With the basic helper and nodeset created we just need to make a few tests. We’ll put these in a file called spec/acceptance/class_spec.rb. We include the file we just created, spec_helper_acceptance, and then describe what we’re testing.

First we create pp, a variable to hold our manifest. We use ruby’s EOS functionality to make sure we don’t have to backslash a bunch of stuff and can just cut and paste in manifests from elsewhere.

require 'spec_helper_acceptance'

describe 'ssh class:' do
  it 'should run successfully' do
    pp = <<-EOS
    class { 'ssh': }
    EOS

Now we do the actual test. apply_manifest() takes a manifest and various options about what the outcome should be. On our first run we’re looking to “catch any failures” and then on our second run we’re looking to “catch any changes”. This allows us to be confident we’re not changing the state of the machine on multiple runs if everything is set correctly the first time. We have some other choices here, including :expect_failures and :expect_changes for testing things we expect to fail, or change.
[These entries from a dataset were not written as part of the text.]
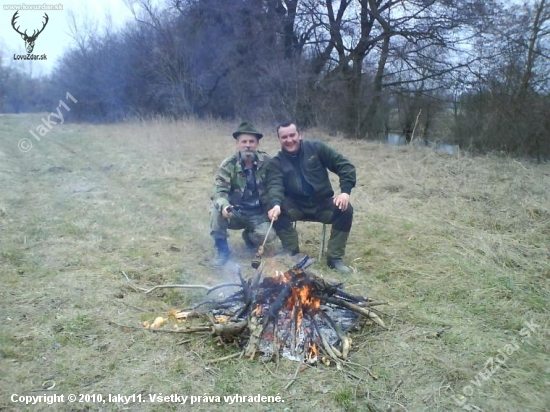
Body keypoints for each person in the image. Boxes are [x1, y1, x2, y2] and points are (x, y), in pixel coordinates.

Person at [266, 122, 356, 274]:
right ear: (279, 139)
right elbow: (275, 186)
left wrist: (345, 192)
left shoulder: (317, 148)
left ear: (299, 135)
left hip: (322, 204)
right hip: (295, 206)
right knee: (274, 210)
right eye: (284, 137)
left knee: (345, 210)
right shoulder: (276, 162)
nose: (289, 140)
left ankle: (335, 258)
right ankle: (291, 251)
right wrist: (275, 204)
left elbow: (345, 166)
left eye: (292, 135)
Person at [210, 121, 277, 267]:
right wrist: (224, 206)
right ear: (237, 144)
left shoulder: (267, 161)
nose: (248, 145)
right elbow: (219, 191)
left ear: (257, 143)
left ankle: (249, 236)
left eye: (251, 141)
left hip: (259, 214)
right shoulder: (229, 164)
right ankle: (222, 250)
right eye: (244, 141)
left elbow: (275, 185)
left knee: (269, 235)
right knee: (216, 211)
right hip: (236, 212)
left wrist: (274, 205)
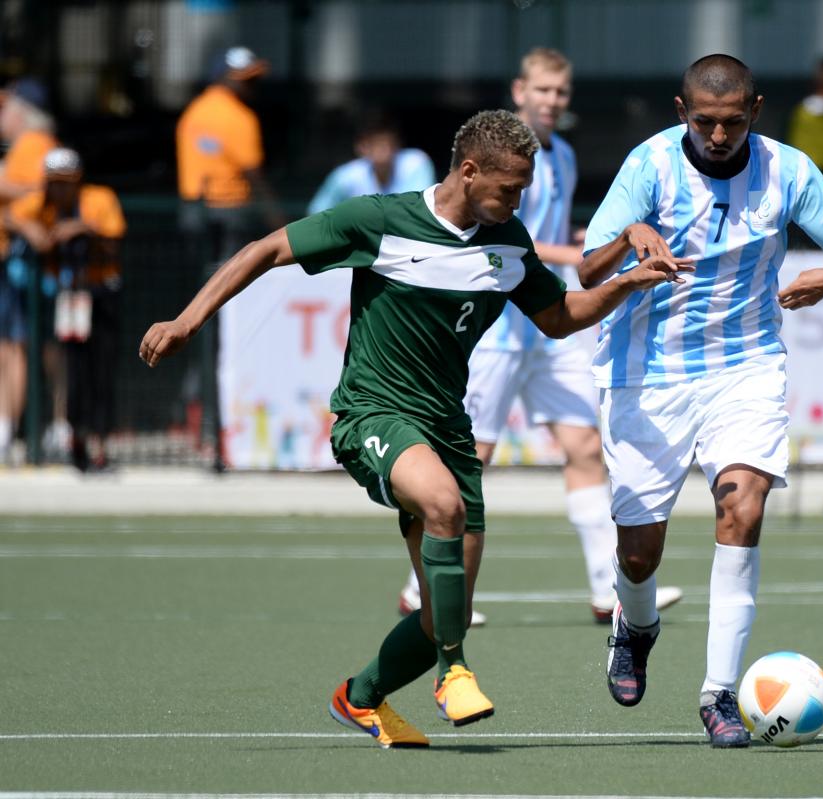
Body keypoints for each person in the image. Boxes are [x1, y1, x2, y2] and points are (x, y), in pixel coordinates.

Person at [139, 109, 692, 748]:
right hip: (373, 413)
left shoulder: (508, 242)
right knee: (442, 507)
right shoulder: (378, 220)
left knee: (439, 613)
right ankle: (454, 670)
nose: (519, 201)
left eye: (524, 189)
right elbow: (266, 249)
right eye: (509, 188)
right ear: (468, 169)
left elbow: (562, 316)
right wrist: (187, 320)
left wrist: (631, 281)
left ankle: (360, 697)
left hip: (448, 429)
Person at [579, 54, 823, 748]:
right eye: (705, 122)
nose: (718, 135)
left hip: (746, 367)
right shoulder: (648, 166)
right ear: (682, 111)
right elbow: (587, 269)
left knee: (743, 507)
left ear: (756, 111)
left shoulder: (788, 169)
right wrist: (631, 237)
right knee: (641, 551)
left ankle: (718, 694)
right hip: (646, 372)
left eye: (732, 122)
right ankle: (637, 623)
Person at [397, 47, 682, 627]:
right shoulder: (497, 154)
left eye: (561, 92)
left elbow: (548, 234)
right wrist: (591, 252)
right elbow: (502, 236)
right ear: (520, 90)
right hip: (497, 330)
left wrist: (581, 241)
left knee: (582, 449)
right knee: (469, 459)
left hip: (546, 329)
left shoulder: (565, 155)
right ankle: (421, 589)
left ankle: (608, 591)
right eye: (543, 90)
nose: (552, 101)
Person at [5, 148, 125, 472]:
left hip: (101, 293)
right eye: (54, 183)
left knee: (101, 368)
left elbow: (114, 239)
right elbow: (10, 214)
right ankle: (74, 437)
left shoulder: (98, 199)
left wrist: (83, 228)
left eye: (65, 183)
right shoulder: (39, 203)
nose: (59, 190)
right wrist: (31, 230)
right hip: (68, 298)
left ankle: (99, 442)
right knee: (71, 368)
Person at [176, 46, 283, 264]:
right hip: (229, 208)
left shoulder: (194, 111)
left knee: (201, 278)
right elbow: (254, 175)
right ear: (224, 78)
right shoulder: (240, 117)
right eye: (246, 80)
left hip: (193, 207)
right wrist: (279, 223)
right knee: (228, 276)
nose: (253, 86)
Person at [0, 78, 57, 463]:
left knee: (21, 348)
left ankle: (10, 430)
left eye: (6, 108)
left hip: (29, 263)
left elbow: (43, 195)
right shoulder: (24, 148)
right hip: (19, 261)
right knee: (17, 348)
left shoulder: (35, 146)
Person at [307, 112, 435, 215]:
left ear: (397, 143)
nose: (382, 149)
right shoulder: (345, 176)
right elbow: (317, 212)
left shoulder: (416, 163)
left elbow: (419, 211)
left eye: (387, 142)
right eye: (375, 143)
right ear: (361, 147)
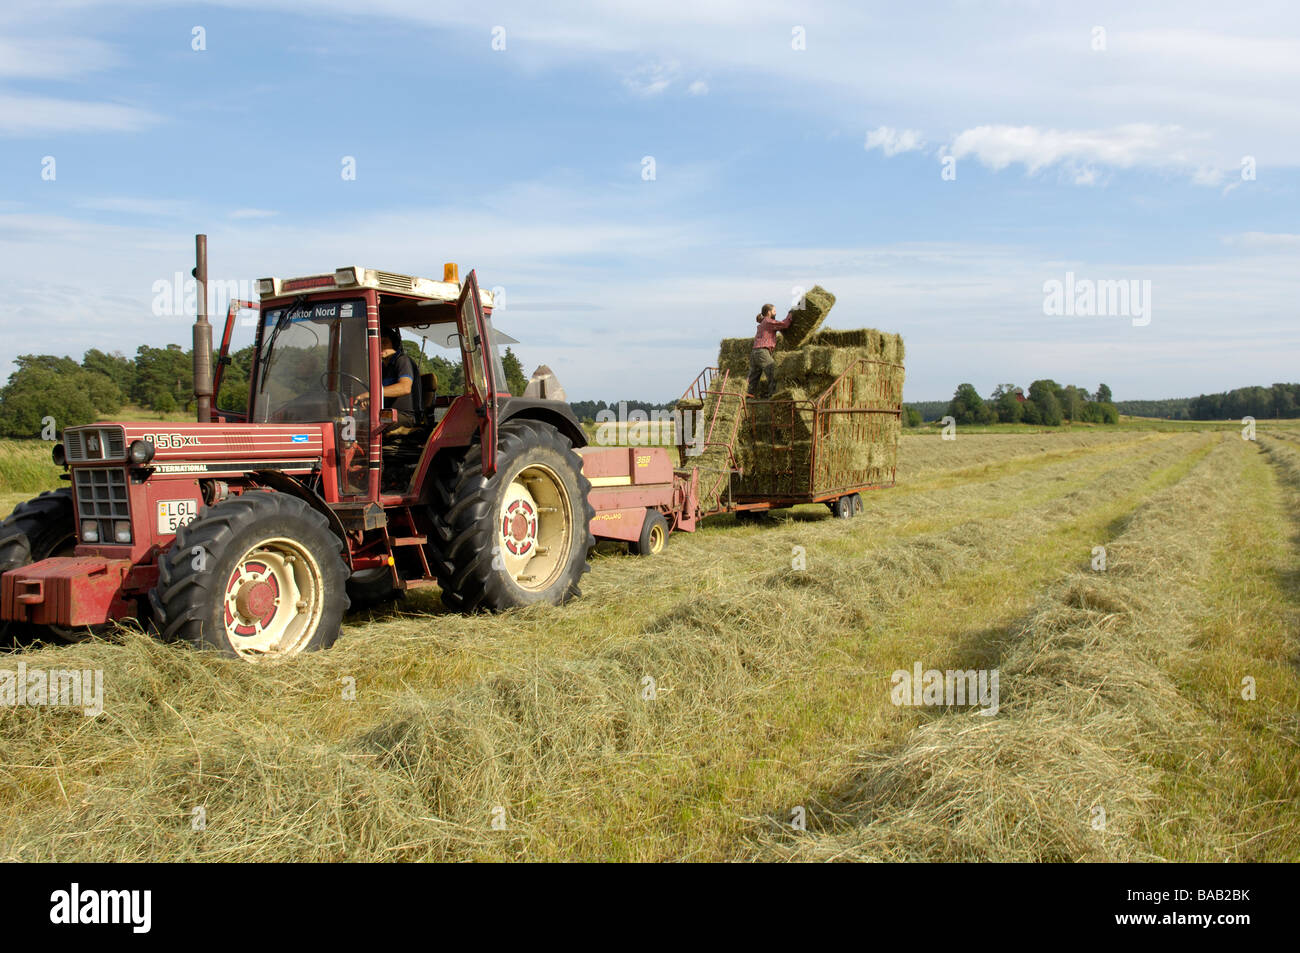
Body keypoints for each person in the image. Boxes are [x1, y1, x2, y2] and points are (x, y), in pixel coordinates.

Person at [747, 303, 793, 399]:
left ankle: (747, 397)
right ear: (769, 312)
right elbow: (784, 325)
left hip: (755, 352)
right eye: (774, 311)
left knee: (753, 379)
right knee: (773, 372)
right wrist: (790, 314)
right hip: (762, 352)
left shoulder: (764, 322)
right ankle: (773, 397)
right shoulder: (768, 321)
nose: (775, 313)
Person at [377, 327, 421, 427]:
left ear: (394, 345)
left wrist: (372, 394)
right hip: (387, 414)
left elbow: (405, 388)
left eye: (384, 343)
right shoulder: (382, 368)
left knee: (372, 424)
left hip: (406, 416)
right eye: (378, 343)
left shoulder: (403, 361)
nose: (380, 347)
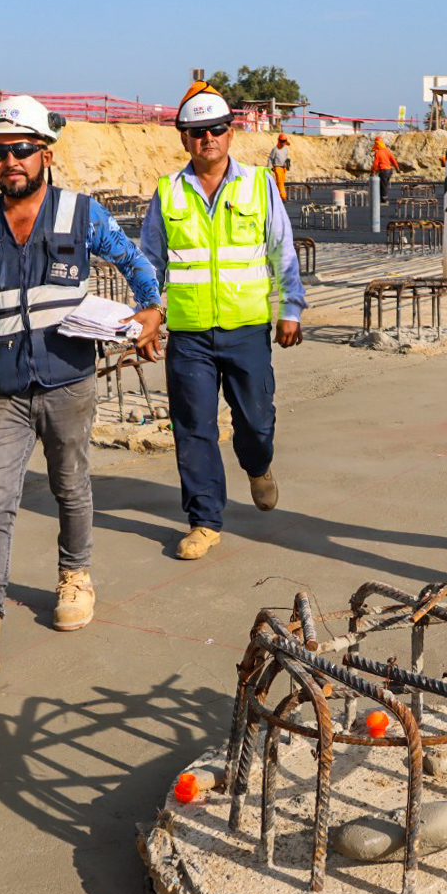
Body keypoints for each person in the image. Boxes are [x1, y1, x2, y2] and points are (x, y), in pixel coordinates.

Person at [0, 95, 164, 673]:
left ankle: (74, 576)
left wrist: (151, 312)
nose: (10, 161)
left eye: (22, 151)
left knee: (70, 485)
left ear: (45, 154)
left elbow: (138, 265)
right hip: (1, 389)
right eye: (0, 152)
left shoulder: (80, 214)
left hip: (67, 382)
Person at [138, 82, 308, 561]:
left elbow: (283, 250)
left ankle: (258, 466)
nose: (206, 138)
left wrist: (290, 308)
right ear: (183, 138)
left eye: (215, 129)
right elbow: (150, 260)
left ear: (230, 134)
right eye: (196, 131)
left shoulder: (257, 184)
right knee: (193, 427)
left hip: (247, 328)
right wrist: (149, 313)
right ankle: (204, 521)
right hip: (190, 333)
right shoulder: (168, 192)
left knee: (256, 422)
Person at [372, 135, 399, 204]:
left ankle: (384, 199)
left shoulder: (378, 153)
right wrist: (397, 167)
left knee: (382, 185)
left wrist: (373, 172)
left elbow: (376, 164)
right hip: (389, 171)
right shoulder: (388, 151)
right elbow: (393, 159)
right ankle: (383, 198)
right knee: (385, 184)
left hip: (383, 171)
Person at [268, 134, 292, 201]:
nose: (283, 142)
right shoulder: (275, 150)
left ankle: (278, 196)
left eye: (284, 141)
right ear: (279, 141)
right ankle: (283, 196)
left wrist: (288, 162)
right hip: (277, 167)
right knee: (280, 182)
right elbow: (270, 159)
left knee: (282, 182)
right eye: (282, 141)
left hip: (283, 167)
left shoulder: (286, 149)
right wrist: (269, 167)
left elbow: (286, 157)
    # Apply twice to ensure no errors the second time.
    apply_manifest(pp, :catch_failures => true)
    apply_manifest(pp, :catch_changes => true)
  end

Next we take advantage of our ServerSpec integration in order to check the service is running. ServerSpec understands a whole bunch of distributions and allows you to describe packages or services in an OS independent way. It’ll understand that RHEL needs service x status and that Windows needs something totally different. It has a number of resources documented on the website, we’ll just use service now.

This is just an example to show you what serverspec has built in, for most tests we just stick to ‘be_running’ and ‘be_enabled’.


  describe service('sshd') do
    it { should be_enabled.with_level(3) }
    it { should be_running }
    it { should be_monitored_by('monit') }
  end

Alternatively if we need to test something more complex we can rely on shell() commands. We run a monitoring script installed by the module, assert that it must return a 0 exit code, and then give a regular expression to parse the stdout of the script for to make sure we’re happy with the state of things.


  describe 'some command' do
    it 'runs a monitoring script' do
      shell("/usr/local/bin/monitoring_ssh_script.sh", :acceptable_exit_codes => [0]) do |r|
        expect(r.stdout).to match(/SSH is alive and has \d+ users connected/)
      end
    end
  end
end

Then putting all this together we just need to run a single command, if things worked, to see the output of all these tests.

$ rspec spec/acceptance/
Hypervisor for centos-64-x64 is vagrant
Beaker::Hypervisor, found some vagrant boxes to create
created Vagrantfile for VagrantHost centos-64-x64
[bunch of deleted stuff about bringing up a virtual machine and setup commands]
Finished in 3 minutes 15.2 seconds
4 examples, 0 failures

I hope this has helped explain a little bit of our acceptance testing framework and made you realize it’s pretty easy to integrate into your workflow. Here at Puppetlabs we mostly test with Vagrant/Virtualbox on our laptops as we develop and then use Vsphere to test via Jenkins before we’re ready to merge a PR or release the updated module. For real life examples of Beaker you can look at many of the puppetlabs modules, such as apache, mysql, postgresql, firewall, for examples of real world testing.